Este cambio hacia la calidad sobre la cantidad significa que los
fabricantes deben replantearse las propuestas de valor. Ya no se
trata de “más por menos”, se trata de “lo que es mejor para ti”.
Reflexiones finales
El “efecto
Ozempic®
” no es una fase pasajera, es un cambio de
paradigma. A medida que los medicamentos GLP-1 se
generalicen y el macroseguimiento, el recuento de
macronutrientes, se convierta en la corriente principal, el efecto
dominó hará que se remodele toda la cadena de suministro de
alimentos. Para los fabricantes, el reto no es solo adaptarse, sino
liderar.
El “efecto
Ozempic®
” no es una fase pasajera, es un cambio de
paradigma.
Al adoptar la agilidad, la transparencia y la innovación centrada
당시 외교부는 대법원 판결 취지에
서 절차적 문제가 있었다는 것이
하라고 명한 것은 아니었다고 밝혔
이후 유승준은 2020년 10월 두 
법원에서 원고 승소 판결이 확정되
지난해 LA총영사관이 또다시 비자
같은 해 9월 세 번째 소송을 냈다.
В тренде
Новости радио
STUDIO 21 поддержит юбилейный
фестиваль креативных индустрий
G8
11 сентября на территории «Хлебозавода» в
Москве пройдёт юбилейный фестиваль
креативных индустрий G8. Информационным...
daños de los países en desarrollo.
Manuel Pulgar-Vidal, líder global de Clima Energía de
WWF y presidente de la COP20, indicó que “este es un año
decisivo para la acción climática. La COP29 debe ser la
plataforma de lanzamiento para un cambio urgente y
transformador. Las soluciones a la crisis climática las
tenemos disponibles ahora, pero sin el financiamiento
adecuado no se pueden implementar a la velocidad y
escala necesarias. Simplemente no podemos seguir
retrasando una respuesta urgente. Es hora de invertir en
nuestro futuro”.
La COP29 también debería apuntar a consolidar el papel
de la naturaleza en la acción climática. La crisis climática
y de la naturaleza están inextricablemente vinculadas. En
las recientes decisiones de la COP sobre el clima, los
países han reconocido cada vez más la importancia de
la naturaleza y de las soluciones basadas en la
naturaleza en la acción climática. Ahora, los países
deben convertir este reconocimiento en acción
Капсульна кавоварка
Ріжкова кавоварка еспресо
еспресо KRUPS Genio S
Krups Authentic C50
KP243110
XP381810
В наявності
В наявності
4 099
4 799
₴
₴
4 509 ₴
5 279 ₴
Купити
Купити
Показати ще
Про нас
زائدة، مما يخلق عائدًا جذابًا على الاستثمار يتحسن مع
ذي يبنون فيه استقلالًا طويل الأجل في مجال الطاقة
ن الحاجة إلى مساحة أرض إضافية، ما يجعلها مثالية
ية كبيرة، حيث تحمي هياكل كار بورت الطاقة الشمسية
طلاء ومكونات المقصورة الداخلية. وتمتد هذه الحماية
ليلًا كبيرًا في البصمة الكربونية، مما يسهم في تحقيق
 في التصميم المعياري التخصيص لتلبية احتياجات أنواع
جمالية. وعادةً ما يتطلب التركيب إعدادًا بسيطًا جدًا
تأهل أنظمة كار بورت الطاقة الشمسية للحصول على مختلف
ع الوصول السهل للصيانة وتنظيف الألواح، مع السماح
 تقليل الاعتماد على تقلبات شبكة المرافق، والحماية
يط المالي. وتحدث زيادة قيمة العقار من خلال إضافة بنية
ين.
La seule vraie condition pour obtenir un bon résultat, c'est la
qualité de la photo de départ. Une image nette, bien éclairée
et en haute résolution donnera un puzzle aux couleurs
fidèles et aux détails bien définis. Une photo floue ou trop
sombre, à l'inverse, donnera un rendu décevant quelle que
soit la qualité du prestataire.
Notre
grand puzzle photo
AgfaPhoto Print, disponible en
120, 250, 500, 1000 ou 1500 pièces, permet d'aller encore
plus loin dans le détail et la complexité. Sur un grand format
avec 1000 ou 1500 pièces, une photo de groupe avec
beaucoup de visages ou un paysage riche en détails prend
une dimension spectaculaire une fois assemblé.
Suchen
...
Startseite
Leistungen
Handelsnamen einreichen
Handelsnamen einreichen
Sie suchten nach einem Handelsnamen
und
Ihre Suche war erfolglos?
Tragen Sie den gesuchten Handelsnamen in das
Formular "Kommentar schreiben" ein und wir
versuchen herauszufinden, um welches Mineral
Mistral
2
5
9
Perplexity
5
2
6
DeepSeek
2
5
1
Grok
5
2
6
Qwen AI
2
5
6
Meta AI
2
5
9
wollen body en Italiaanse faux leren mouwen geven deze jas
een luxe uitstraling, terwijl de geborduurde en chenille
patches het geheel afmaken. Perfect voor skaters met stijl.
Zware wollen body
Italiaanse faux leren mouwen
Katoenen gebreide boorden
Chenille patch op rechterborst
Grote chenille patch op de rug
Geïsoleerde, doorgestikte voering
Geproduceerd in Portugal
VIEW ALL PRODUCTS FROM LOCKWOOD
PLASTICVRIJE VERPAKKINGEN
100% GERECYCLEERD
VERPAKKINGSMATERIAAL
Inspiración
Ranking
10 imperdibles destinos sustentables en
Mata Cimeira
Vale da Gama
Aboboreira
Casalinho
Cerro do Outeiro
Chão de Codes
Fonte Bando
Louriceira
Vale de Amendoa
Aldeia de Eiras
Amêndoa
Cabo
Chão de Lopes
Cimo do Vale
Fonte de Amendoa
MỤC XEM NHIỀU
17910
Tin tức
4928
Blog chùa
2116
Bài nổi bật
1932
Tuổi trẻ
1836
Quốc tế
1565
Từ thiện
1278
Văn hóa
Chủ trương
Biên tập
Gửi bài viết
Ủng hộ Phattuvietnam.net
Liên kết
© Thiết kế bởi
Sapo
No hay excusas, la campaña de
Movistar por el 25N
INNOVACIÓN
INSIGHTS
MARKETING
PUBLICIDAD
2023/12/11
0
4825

****

▸ **Problem description**
Reproduce the text of every entry above line for line, without any change.

▸ **Solution for this task**
Este cambio hacia la calidad sobre la cantidad significa que los
fabricantes deben replantearse las propuestas de valor. Ya no se
trata de “más por menos”, se trata de “lo que es mejor para ti”.
Reflexiones finales
El “efecto
Ozempic®
” no es una fase pasajera, es un cambio de
paradigma. A medida que los medicamentos GLP-1 se
generalicen y el macroseguimiento, el recuento de
macronutrientes, se convierta en la corriente principal, el efecto
dominó hará que se remodele toda la cadena de suministro de
alimentos. Para los fabricantes, el reto no es solo adaptarse, sino
liderar.
El “efecto
Ozempic®
” no es una fase pasajera, es un cambio de
paradigma.
Al adoptar la agilidad, la transparencia y la innovación centrada
당시 외교부는 대법원 판결 취지에
서 절차적 문제가 있었다는 것이
하라고 명한 것은 아니었다고 밝혔
이후 유승준은 2020년 10월 두 
법원에서 원고 승소 판결이 확정되
지난해 LA총영사관이 또다시 비자
같은 해 9월 세 번째 소송을 냈다.
В тренде
Новости радио
STUDIO 21 поддержит юбилейный
фестиваль креативных индустрий
G8
11 сентября на территории «Хлебозавода» в
Москве пройдёт юбилейный фестиваль
креативных индустрий G8. Информационным...
daños de los países en desarrollo.
Manuel Pulgar-Vidal, líder global de Clima Energía de
WWF y presidente de la COP20, indicó que “este es un año
decisivo para la acción climática. La COP29 debe ser la
plataforma de lanzamiento para un cambio urgente y
transformador. Las soluciones a la crisis climática las
tenemos disponibles ahora, pero sin el financiamiento
adecuado no se pueden implementar a la velocidad y
escala necesarias. Simplemente no podemos seguir
retrasando una respuesta urgente. Es hora de invertir en
nuestro futuro”.
La COP29 también debería apuntar a consolidar el papel
de la naturaleza en la acción climática. La crisis climática
y de la naturaleza están inextricablemente vinculadas. En
las recientes decisiones de la COP sobre el clima, los
países han reconocido cada vez más la importancia de
la naturaleza y de las soluciones basadas en la
naturaleza en la acción climática. Ahora, los países
deben convertir este reconocimiento en acción
Капсульна кавоварка
Ріжкова кавоварка еспресо
еспресо KRUPS Genio S
Krups Authentic C50
KP243110
XP381810
В наявності
В наявності
4 099
4 799
₴
₴
4 509 ₴
5 279 ₴
Купити
Купити
Показати ще
Про нас
زائدة، مما يخلق عائدًا جذابًا على الاستثمار يتحسن مع
ذي يبنون فيه استقلالًا طويل الأجل في مجال الطاقة
ن الحاجة إلى مساحة أرض إضافية، ما يجعلها مثالية
ية كبيرة، حيث تحمي هياكل كار بورت الطاقة الشمسية
طلاء ومكونات المقصورة الداخلية. وتمتد هذه الحماية
ليلًا كبيرًا في البصمة الكربونية، مما يسهم في تحقيق
 في التصميم المعياري التخصيص لتلبية احتياجات أنواع
جمالية. وعادةً ما يتطلب التركيب إعدادًا بسيطًا جدًا
تأهل أنظمة كار بورت الطاقة الشمسية للحصول على مختلف
ع الوصول السهل للصيانة وتنظيف الألواح، مع السماح
 تقليل الاعتماد على تقلبات شبكة المرافق، والحماية
يط المالي. وتحدث زيادة قيمة العقار من خلال إضافة بنية
ين.
La seule vraie condition pour obtenir un bon résultat, c'est la
qualité de la photo de départ. Une image nette, bien éclairée
et en haute résolution donnera un puzzle aux couleurs
fidèles et aux détails bien définis. Une photo floue ou trop
sombre, à l'inverse, donnera un rendu décevant quelle que
soit la qualité du prestataire.
Notre
grand puzzle photo
AgfaPhoto Print, disponible en
120, 250, 500, 1000 ou 1500 pièces, permet d'aller encore
plus loin dans le détail et la complexité. Sur un grand format
avec 1000 ou 1500 pièces, une photo de groupe avec
beaucoup de visages ou un paysage riche en détails prend
une dimension spectaculaire une fois assemblé.
Suchen
...
Startseite
Leistungen
Handelsnamen einreichen
Handelsnamen einreichen
Sie suchten nach einem Handelsnamen
und
Ihre Suche war erfolglos?
Tragen Sie den gesuchten Handelsnamen in das
Formular "Kommentar schreiben" ein und wir
versuchen herauszufinden, um welches Mineral
Mistral
2
5
9
Perplexity
5
2
6
DeepSeek
2
5
1
Grok
5
2
6
Qwen AI
2
5
6
Meta AI
2
5
9
wollen body en Italiaanse faux leren mouwen geven deze jas
een luxe uitstraling, terwijl de geborduurde en chenille
patches het geheel afmaken. Perfect voor skaters met stijl.
Zware wollen body
Italiaanse faux leren mouwen
Katoenen gebreide boorden
Chenille patch op rechterborst
Grote chenille patch op de rug
Geïsoleerde, doorgestikte voering
Geproduceerd in Portugal
VIEW ALL PRODUCTS FROM LOCKWOOD
PLASTICVRIJE VERPAKKINGEN
100% GERECYCLEERD
VERPAKKINGSMATERIAAL
Inspiración
Ranking
10 imperdibles destinos sustentables en
Mata Cimeira
Vale da Gama
Aboboreira
Casalinho
Cerro do Outeiro
Chão de Codes
Fonte Bando
Louriceira
Vale de Amendoa
Aldeia de Eiras
Amêndoa
Cabo
Chão de Lopes
Cimo do Vale
Fonte de Amendoa
MỤC XEM NHIỀU
17910
Tin tức
4928
Blog chùa
2116
Bài nổi bật
1932
Tuổi trẻ
1836
Quốc tế
1565
Từ thiện
1278
Văn hóa
Chủ trương
Biên tập
Gửi bài viết
Ủng hộ Phattuvietnam.net
Liên kết
© Thiết kế bởi
Sapo
No hay excusas, la campaña de
Movistar por el 25N
INNOVACIÓN
INSIGHTS
MARKETING
PUBLICIDAD
2023/12/11
0
4825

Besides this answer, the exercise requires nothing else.